(Beginning of Given data)
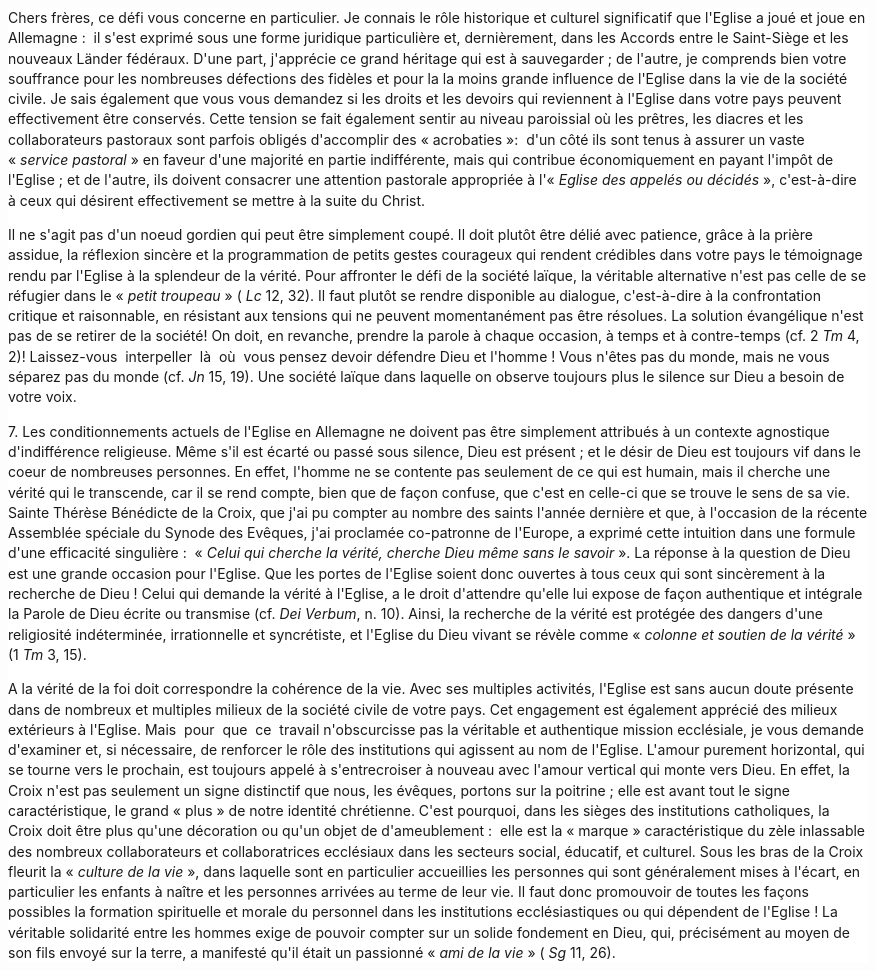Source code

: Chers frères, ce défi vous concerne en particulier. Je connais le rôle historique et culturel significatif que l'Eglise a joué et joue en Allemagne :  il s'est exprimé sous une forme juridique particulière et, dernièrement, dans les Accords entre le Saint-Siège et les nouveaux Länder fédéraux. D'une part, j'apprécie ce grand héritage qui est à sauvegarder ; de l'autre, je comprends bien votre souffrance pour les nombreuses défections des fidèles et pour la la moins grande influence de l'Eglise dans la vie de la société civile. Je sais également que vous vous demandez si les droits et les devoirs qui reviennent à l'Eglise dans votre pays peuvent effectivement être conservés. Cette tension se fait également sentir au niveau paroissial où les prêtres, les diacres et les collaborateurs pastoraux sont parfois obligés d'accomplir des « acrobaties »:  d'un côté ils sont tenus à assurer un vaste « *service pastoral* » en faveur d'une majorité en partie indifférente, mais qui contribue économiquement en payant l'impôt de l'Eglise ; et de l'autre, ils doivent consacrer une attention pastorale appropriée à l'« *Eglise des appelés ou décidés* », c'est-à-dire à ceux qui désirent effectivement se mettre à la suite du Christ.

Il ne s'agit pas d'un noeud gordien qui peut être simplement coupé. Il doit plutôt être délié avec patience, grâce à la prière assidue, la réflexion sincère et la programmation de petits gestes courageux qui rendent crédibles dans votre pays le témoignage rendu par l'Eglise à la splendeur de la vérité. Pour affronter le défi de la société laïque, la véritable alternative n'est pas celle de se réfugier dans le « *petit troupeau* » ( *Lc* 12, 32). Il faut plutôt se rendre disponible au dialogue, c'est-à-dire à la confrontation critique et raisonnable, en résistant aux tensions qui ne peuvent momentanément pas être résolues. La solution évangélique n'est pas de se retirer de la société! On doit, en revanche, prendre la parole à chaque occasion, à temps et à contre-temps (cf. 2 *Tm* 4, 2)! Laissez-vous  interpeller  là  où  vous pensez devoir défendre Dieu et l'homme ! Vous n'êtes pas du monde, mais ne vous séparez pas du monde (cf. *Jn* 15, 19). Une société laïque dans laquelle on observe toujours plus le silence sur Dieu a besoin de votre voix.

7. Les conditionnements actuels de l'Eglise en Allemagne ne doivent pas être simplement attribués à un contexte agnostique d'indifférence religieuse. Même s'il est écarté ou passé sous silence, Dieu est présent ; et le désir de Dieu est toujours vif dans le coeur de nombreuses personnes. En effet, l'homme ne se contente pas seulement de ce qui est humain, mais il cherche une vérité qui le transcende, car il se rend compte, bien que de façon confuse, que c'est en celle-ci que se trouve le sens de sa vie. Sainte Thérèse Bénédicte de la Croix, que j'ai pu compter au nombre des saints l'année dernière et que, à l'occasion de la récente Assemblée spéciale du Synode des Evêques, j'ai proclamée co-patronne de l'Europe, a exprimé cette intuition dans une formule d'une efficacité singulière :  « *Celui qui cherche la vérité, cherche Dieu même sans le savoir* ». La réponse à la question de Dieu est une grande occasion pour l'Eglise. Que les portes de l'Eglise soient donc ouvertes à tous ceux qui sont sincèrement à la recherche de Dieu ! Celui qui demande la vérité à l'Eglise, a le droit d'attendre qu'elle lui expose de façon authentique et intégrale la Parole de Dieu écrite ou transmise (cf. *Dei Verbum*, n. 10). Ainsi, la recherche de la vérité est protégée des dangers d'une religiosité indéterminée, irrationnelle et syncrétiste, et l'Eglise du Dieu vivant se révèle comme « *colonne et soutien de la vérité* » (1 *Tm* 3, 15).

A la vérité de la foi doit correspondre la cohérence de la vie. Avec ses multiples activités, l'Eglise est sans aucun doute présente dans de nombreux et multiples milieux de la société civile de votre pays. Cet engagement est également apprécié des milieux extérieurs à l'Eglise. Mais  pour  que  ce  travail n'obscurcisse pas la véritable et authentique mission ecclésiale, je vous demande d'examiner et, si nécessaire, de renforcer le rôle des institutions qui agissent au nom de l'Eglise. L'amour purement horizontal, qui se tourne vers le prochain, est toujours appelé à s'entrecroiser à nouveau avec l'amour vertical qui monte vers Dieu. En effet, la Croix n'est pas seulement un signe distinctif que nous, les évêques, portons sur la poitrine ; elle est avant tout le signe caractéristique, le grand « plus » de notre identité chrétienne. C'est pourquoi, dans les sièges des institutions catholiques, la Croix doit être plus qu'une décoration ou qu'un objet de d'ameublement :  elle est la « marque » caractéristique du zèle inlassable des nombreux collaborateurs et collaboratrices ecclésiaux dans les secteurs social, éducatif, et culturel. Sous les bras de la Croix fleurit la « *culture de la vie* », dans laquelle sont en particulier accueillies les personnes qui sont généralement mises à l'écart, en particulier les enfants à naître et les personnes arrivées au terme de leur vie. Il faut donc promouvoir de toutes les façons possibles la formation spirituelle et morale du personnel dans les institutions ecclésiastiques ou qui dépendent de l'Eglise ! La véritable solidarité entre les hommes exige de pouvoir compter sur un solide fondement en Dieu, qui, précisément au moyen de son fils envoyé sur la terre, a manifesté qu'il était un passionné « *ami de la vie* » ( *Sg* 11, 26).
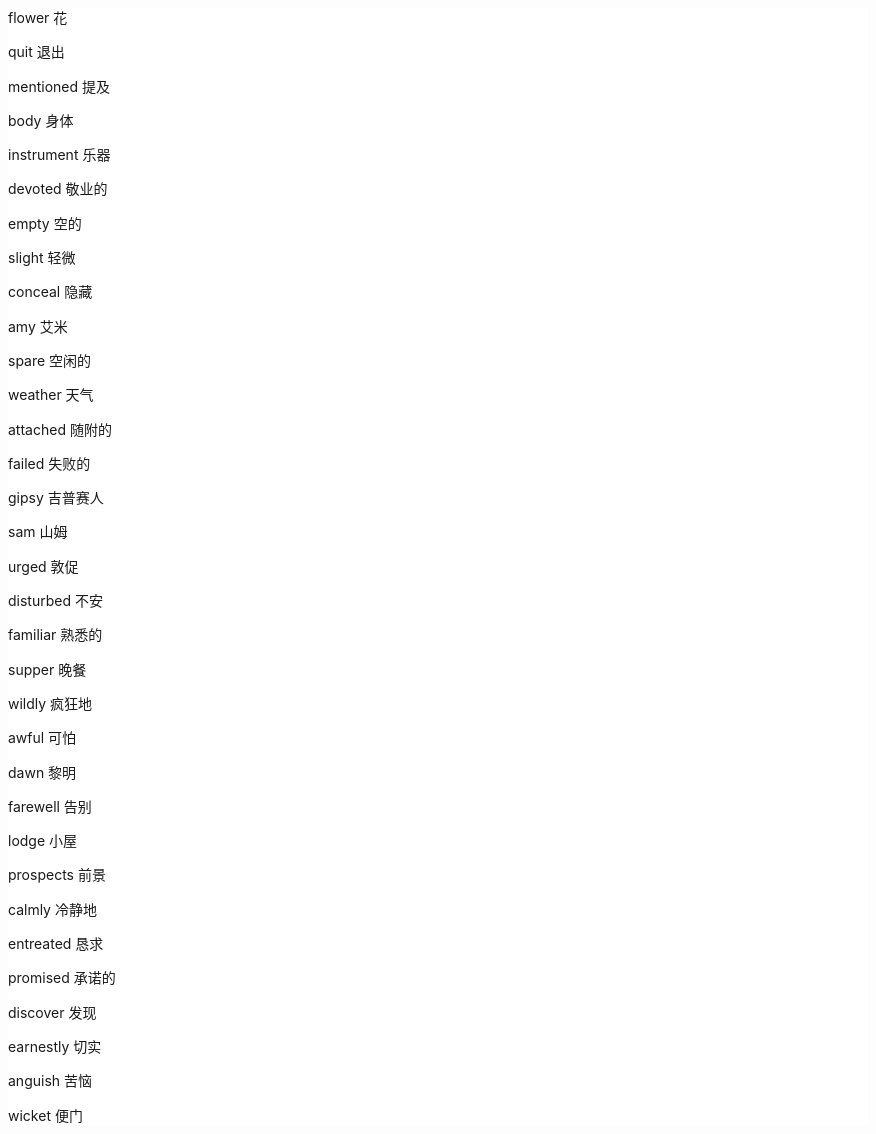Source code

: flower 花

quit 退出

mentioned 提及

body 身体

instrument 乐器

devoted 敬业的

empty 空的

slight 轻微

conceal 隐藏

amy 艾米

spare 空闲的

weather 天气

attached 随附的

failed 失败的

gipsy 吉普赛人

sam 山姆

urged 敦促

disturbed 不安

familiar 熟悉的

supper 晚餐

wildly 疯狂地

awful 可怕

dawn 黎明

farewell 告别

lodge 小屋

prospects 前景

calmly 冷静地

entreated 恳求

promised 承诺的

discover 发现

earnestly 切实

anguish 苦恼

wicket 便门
(End of Given data)
Prompt: Retype exactly the lines from the one containing "disturbed 不安" through the end of the data. Add nothing.

Answer for the task:
disturbed 不安

familiar 熟悉的

supper 晚餐

wildly 疯狂地

awful 可怕

dawn 黎明

farewell 告别

lodge 小屋

prospects 前景

calmly 冷静地

entreated 恳求

promised 承诺的

discover 发现

earnestly 切实

anguish 苦恼

wicket 便门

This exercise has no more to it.